As well as presenting multiple art exhibitions, Coughlan also acts, directs and writes plays. He is editor of ISSUE arts magazine, and is the Sunday editorial cartoonist for the Beaumont Enterprise.
By day, he is an award-winning journalist, and the director of the University Press student newspaper at Lamar University, where he also teaches.
Southeast Texans who want to be informed about what is going on in the region should just follow him in Facebook, or read his blog. If there is a play, an art exhibition, a concert, a poetry reading, or any other event promoting the arts, one can be certain of his presence and support.
“There is a great arts community in Beaumont, of all kinds — music, theater, etc. — and I try to involve myself in all of it,” he said. “I get fed up with people who call it ‘Boremont.’ There is more than enough to do here. In fact, I could do with there being a little less — it gets tiring sometimes.”

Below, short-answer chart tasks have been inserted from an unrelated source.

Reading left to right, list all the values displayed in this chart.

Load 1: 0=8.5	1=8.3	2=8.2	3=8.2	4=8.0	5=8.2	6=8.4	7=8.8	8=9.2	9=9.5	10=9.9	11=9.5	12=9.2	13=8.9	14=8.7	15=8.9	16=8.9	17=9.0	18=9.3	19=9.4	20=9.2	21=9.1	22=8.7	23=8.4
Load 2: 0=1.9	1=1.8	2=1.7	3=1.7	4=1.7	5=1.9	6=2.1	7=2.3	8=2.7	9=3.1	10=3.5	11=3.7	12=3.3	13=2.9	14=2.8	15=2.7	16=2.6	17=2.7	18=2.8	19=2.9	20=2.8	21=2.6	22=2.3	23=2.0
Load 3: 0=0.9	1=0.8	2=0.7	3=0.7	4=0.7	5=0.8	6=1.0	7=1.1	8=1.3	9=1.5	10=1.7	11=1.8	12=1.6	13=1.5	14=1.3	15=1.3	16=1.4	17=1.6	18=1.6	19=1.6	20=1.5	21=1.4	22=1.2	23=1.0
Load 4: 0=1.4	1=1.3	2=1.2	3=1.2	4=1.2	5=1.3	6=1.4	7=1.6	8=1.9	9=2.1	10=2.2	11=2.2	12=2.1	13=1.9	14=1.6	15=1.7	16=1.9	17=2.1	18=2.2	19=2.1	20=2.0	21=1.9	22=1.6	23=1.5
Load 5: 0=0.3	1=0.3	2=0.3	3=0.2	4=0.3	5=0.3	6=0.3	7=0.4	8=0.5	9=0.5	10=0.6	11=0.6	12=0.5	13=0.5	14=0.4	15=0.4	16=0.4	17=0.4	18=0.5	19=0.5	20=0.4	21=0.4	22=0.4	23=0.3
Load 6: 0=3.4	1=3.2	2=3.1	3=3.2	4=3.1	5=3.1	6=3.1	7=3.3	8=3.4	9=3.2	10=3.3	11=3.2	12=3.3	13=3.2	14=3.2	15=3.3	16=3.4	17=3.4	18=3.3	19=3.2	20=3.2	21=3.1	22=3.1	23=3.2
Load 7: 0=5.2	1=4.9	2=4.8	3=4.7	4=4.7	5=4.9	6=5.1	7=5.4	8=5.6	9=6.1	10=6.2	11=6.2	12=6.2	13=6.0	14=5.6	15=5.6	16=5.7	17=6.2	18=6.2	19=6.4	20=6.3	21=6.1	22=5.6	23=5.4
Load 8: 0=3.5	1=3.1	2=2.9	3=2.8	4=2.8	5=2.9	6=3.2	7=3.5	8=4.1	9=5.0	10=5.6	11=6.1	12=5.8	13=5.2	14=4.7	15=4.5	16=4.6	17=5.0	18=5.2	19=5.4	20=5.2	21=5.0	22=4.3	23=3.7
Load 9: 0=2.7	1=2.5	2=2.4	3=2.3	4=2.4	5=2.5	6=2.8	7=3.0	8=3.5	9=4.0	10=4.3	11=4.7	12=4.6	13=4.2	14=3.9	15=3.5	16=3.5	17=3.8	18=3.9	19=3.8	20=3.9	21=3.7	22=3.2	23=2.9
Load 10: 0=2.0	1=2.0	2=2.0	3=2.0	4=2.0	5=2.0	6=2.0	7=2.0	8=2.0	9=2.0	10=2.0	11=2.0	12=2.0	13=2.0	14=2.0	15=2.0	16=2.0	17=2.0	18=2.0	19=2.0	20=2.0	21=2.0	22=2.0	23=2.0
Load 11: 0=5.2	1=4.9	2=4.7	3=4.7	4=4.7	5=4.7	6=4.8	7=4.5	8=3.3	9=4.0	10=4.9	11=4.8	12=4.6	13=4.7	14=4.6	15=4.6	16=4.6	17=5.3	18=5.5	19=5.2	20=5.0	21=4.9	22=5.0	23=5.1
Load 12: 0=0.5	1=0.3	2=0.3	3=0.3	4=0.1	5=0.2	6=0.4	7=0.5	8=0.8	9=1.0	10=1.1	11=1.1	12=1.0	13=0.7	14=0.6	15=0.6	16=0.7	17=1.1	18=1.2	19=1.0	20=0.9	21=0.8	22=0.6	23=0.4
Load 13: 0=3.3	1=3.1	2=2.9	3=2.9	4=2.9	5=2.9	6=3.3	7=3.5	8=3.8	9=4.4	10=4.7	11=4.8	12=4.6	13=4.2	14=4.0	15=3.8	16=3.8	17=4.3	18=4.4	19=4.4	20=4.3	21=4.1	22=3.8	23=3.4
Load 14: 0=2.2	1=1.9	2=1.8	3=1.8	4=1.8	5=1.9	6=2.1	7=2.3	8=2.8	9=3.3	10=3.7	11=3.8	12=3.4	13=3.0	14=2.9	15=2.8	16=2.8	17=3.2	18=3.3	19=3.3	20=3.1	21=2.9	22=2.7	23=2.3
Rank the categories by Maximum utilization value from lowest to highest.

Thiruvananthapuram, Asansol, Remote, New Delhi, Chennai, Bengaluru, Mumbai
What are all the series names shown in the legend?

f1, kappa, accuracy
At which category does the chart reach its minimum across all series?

Coughlan also said that there are plenty of opportunities for people to exhibit their own work in the area.
“In October, there will be the Art League’s membership show which is open to anyone who wants to be a member,” he said. “The Art Studio, where I have my work space, also has opportunities for people to exhibit. People just need to have an idea, execute the idea, and go put it out there.”
Coughlan definitely puts his ideas “out there.”
While he is hard at work on his abstract females, his enthusiasm turns up another notch when he talks about the landscapes.
“When you see the white cliffs on the top of the Downs and how they roll — if you are going all along the south coast of England, it just rolls and rolls and rolls — because it is sparse, there is not a lot of trees. And that is where I grew up.”
The artist said this is a sort of travel show.
“It is, you know, for people who haven’t traveled to England,” he said. “Maybe it’ll give a sense, more of an experience, of what is like to be on the south coast of England.”
The exhibition will bring a little piece of England to Southeast Texas, in the same way another part of England came three decades ago to add to the Southeast Texas arts landscape.
The Beaumont Art League is located at 2675 Gulf St. in Beaumont.